Bahçeli, DEM Parti'ye yönelik yumuşama mesajlarıyla ilgili şunları dedi:
Türk milletinin vatan sevgisiyle dolu göğsü, düşmanların lanetlenmeye layık ihtirasları karşısında daima çelikten bir duvar gibi yükselecektir. Yeri gelir elimi uzatır müşterek ve milli değerlerde toplanma çağrısı yaparım; yeri gelir vatan için, millet için, bayrak için, ezan için, devlet için başımı uzatır, şehadet şerbetinden tadımlık değil kana kana doyumluk içerim.

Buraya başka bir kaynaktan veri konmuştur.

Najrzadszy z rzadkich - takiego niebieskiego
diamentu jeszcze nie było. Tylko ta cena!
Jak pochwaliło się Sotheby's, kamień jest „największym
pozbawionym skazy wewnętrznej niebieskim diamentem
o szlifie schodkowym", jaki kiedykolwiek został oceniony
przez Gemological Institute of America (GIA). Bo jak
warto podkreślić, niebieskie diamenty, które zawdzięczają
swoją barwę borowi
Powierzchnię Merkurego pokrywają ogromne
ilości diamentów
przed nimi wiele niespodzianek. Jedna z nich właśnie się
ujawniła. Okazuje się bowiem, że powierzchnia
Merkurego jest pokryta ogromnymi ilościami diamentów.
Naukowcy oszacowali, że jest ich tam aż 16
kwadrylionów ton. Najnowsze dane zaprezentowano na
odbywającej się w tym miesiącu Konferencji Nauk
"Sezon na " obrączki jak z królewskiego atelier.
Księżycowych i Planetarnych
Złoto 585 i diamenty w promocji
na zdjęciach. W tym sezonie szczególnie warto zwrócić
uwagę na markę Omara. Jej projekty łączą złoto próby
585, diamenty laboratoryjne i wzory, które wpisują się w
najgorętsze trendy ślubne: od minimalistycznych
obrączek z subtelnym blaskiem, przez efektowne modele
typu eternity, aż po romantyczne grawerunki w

Türkiye Cumhuriyeti’nin ali menfaatleri uğruna her vasatta temel ve ortak değerler etrafında el ele tutuşmaya, elimi uzatmaya varım ve hazırım. Ancak bu elin yanlışa yorumlanmasını, açılan kollarımın, gülümseyen yüzümün ihanetin saklanacağı kisve olarak tevilini asla affetmem, buna da cihan yıkılsa razı gelmem. Vakur yumuşaklığımızı, sağduyulu yaklaşımımızı, uyuklayan dimağ, tavize teşne, teslimiyete tekmil olarak formüle eden güruhun aklına şaşar, alınlarını da santim santim karışlarım.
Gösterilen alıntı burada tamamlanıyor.